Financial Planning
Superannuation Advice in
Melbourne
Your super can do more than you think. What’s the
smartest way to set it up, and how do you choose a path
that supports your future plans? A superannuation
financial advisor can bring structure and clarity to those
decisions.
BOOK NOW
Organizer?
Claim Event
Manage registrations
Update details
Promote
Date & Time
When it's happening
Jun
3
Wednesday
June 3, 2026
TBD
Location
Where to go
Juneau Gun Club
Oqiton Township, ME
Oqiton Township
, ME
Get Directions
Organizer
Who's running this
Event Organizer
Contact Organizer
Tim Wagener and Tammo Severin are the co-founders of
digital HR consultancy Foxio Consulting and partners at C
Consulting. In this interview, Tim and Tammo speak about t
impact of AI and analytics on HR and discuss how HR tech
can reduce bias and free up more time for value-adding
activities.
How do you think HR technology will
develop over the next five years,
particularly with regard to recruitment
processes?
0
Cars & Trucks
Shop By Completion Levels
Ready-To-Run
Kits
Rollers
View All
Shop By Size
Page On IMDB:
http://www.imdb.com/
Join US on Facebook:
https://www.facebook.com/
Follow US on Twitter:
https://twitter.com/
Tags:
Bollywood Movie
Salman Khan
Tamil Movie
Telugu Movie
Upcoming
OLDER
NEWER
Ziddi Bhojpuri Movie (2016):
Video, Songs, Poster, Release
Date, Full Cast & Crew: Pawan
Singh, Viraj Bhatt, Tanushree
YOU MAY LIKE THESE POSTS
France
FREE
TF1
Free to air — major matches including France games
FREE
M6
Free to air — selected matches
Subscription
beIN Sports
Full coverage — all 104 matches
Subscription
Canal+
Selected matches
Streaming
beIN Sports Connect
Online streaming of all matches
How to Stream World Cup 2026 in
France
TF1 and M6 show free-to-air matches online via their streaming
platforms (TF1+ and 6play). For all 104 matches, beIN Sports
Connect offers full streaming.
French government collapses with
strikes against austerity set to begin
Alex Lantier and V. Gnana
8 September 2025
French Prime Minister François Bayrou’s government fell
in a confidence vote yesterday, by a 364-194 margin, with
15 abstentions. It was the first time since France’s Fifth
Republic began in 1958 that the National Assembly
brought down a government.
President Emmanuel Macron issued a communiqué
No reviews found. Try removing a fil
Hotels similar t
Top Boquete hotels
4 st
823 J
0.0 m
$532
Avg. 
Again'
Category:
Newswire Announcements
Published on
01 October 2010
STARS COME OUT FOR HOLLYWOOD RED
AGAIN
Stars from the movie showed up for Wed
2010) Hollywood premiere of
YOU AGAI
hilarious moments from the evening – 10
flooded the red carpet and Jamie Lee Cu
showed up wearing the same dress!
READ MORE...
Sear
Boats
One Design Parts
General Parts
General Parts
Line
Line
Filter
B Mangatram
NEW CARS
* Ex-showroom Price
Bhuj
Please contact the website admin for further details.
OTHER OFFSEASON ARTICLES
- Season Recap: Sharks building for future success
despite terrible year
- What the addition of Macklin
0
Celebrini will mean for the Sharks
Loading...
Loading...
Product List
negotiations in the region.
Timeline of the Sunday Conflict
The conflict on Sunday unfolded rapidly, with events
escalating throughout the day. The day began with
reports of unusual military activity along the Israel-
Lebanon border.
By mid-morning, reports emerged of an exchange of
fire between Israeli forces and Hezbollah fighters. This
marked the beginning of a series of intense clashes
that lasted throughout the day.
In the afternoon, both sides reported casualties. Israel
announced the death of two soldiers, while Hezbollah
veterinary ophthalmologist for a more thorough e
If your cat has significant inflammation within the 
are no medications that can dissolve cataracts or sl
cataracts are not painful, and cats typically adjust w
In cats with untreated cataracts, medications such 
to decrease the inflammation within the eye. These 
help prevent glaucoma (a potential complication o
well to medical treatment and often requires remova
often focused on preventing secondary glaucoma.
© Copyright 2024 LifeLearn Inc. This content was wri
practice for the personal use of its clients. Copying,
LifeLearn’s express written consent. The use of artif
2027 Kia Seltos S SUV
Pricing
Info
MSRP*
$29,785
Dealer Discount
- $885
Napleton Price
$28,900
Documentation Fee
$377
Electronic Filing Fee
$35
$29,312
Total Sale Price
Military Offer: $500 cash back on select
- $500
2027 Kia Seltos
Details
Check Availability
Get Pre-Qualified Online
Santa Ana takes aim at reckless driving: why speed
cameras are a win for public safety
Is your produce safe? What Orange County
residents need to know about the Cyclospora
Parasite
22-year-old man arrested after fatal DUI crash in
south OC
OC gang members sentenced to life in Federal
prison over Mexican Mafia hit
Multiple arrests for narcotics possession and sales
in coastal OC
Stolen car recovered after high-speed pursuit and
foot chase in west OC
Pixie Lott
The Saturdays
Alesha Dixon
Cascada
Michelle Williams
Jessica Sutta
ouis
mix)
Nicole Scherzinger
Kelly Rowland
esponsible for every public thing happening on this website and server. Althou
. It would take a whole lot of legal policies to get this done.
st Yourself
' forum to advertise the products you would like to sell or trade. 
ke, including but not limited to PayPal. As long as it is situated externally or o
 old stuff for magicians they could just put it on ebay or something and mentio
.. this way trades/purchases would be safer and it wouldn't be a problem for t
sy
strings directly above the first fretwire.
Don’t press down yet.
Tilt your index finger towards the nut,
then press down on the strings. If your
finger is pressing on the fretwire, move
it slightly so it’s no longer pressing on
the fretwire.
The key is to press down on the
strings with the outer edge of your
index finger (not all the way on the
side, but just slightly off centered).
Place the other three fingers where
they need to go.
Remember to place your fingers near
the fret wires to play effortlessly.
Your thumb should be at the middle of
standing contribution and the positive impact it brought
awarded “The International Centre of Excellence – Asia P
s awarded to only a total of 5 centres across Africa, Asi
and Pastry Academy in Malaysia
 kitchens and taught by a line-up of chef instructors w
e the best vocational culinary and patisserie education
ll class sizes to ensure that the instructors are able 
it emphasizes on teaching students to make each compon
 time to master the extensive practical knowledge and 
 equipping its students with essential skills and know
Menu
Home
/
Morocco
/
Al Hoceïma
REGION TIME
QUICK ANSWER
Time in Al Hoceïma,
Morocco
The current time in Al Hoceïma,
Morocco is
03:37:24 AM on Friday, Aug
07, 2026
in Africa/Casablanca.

## Action item:
Reproduce every line of the items above word for word, in their original order.

## Finished task:
Financial Planning
Superannuation Advice in
Melbourne
Your super can do more than you think. What’s the
smartest way to set it up, and how do you choose a path
that supports your future plans? A superannuation
financial advisor can bring structure and clarity to those
decisions.
BOOK NOW
Organizer?
Claim Event
Manage registrations
Update details
Promote
Date & Time
When it's happening
Jun
3
Wednesday
June 3, 2026
TBD
Location
Where to go
Juneau Gun Club
Oqiton Township, ME
Oqiton Township
, ME
Get Directions
Organizer
Who's running this
Event Organizer
Contact Organizer
Tim Wagener and Tammo Severin are the co-founders of
digital HR consultancy Foxio Consulting and partners at C
Consulting. In this interview, Tim and Tammo speak about t
impact of AI and analytics on HR and discuss how HR tech
can reduce bias and free up more time for value-adding
activities.
How do you think HR technology will
develop over the next five years,
particularly with regard to recruitment
processes?
0
Cars & Trucks
Shop By Completion Levels
Ready-To-Run
Kits
Rollers
View All
Shop By Size
Page On IMDB:
http://www.imdb.com/
Join US on Facebook:
https://www.facebook.com/
Follow US on Twitter:
https://twitter.com/
Tags:
Bollywood Movie
Salman Khan
Tamil Movie
Telugu Movie
Upcoming
OLDER
NEWER
Ziddi Bhojpuri Movie (2016):
Video, Songs, Poster, Release
Date, Full Cast & Crew: Pawan
Singh, Viraj Bhatt, Tanushree
YOU MAY LIKE THESE POSTS
France
FREE
TF1
Free to air — major matches including France games
FREE
M6
Free to air — selected matches
Subscription
beIN Sports
Full coverage — all 104 matches
Subscription
Canal+
Selected matches
Streaming
beIN Sports Connect
Online streaming of all matches
How to Stream World Cup 2026 in
France
TF1 and M6 show free-to-air matches online via their streaming
platforms (TF1+ and 6play). For all 104 matches, beIN Sports
Connect offers full streaming.
French government collapses with
strikes against austerity set to begin
Alex Lantier and V. Gnana
8 September 2025
French Prime Minister François Bayrou’s government fell
in a confidence vote yesterday, by a 364-194 margin, with
15 abstentions. It was the first time since France’s Fifth
Republic began in 1958 that the National Assembly
brought down a government.
President Emmanuel Macron issued a communiqué
No reviews found. Try removing a fil
Hotels similar t
Top Boquete hotels
4 st
823 J
0.0 m
$532
Avg. 
Again'
Category:
Newswire Announcements
Published on
01 October 2010
STARS COME OUT FOR HOLLYWOOD RED
AGAIN
Stars from the movie showed up for Wed
2010) Hollywood premiere of
YOU AGAI
hilarious moments from the evening – 10
flooded the red carpet and Jamie Lee Cu
showed up wearing the same dress!
READ MORE...
Sear
Boats
One Design Parts
General Parts
General Parts
Line
Line
Filter
B Mangatram
NEW CARS
* Ex-showroom Price
Bhuj
Please contact the website admin for further details.
OTHER OFFSEASON ARTICLES
- Season Recap: Sharks building for future success
despite terrible year
- What the addition of Macklin
0
Celebrini will mean for the Sharks
Loading...
Loading...
Product List
negotiations in the region.
Timeline of the Sunday Conflict
The conflict on Sunday unfolded rapidly, with events
escalating throughout the day. The day began with
reports of unusual military activity along the Israel-
Lebanon border.
By mid-morning, reports emerged of an exchange of
fire between Israeli forces and Hezbollah fighters. This
marked the beginning of a series of intense clashes
that lasted throughout the day.
In the afternoon, both sides reported casualties. Israel
announced the death of two soldiers, while Hezbollah
veterinary ophthalmologist for a more thorough e
If your cat has significant inflammation within the 
are no medications that can dissolve cataracts or sl
cataracts are not painful, and cats typically adjust w
In cats with untreated cataracts, medications such 
to decrease the inflammation within the eye. These 
help prevent glaucoma (a potential complication o
well to medical treatment and often requires remova
often focused on preventing secondary glaucoma.
© Copyright 2024 LifeLearn Inc. This content was wri
practice for the personal use of its clients. Copying,
LifeLearn’s express written consent. The use of artif
2027 Kia Seltos S SUV
Pricing
Info
MSRP*
$29,785
Dealer Discount
- $885
Napleton Price
$28,900
Documentation Fee
$377
Electronic Filing Fee
$35
$29,312
Total Sale Price
Military Offer: $500 cash back on select
- $500
2027 Kia Seltos
Details
Check Availability
Get Pre-Qualified Online
Santa Ana takes aim at reckless driving: why speed
cameras are a win for public safety
Is your produce safe? What Orange County
residents need to know about the Cyclospora
Parasite
22-year-old man arrested after fatal DUI crash in
south OC
OC gang members sentenced to life in Federal
prison over Mexican Mafia hit
Multiple arrests for narcotics possession and sales
in coastal OC
Stolen car recovered after high-speed pursuit and
foot chase in west OC
Pixie Lott
The Saturdays
Alesha Dixon
Cascada
Michelle Williams
Jessica Sutta
ouis
mix)
Nicole Scherzinger
Kelly Rowland
esponsible for every public thing happening on this website and server. Althou
. It would take a whole lot of legal policies to get this done.
st Yourself
' forum to advertise the products you would like to sell or trade. 
ke, including but not limited to PayPal. As long as it is situated externally or o
 old stuff for magicians they could just put it on ebay or something and mentio
.. this way trades/purchases would be safer and it wouldn't be a problem for t
sy
strings directly above the first fretwire.
Don’t press down yet.
Tilt your index finger towards the nut,
then press down on the strings. If your
finger is pressing on the fretwire, move
it slightly so it’s no longer pressing on
the fretwire.
The key is to press down on the
strings with the outer edge of your
index finger (not all the way on the
side, but just slightly off centered).
Place the other three fingers where
they need to go.
Remember to place your fingers near
the fret wires to play effortlessly.
Your thumb should be at the middle of
standing contribution and the positive impact it brought
awarded “The International Centre of Excellence – Asia P
s awarded to only a total of 5 centres across Africa, Asi
and Pastry Academy in Malaysia
 kitchens and taught by a line-up of chef instructors w
e the best vocational culinary and patisserie education
ll class sizes to ensure that the instructors are able 
it emphasizes on teaching students to make each compon
 time to master the extensive practical knowledge and 
 equipping its students with essential skills and know
Menu
Home
/
Morocco
/
Al Hoceïma
REGION TIME
QUICK ANSWER
Time in Al Hoceïma,
Morocco
The current time in Al Hoceïma,
Morocco is
03:37:24 AM on Friday, Aug
07, 2026
in Africa/Casablanca.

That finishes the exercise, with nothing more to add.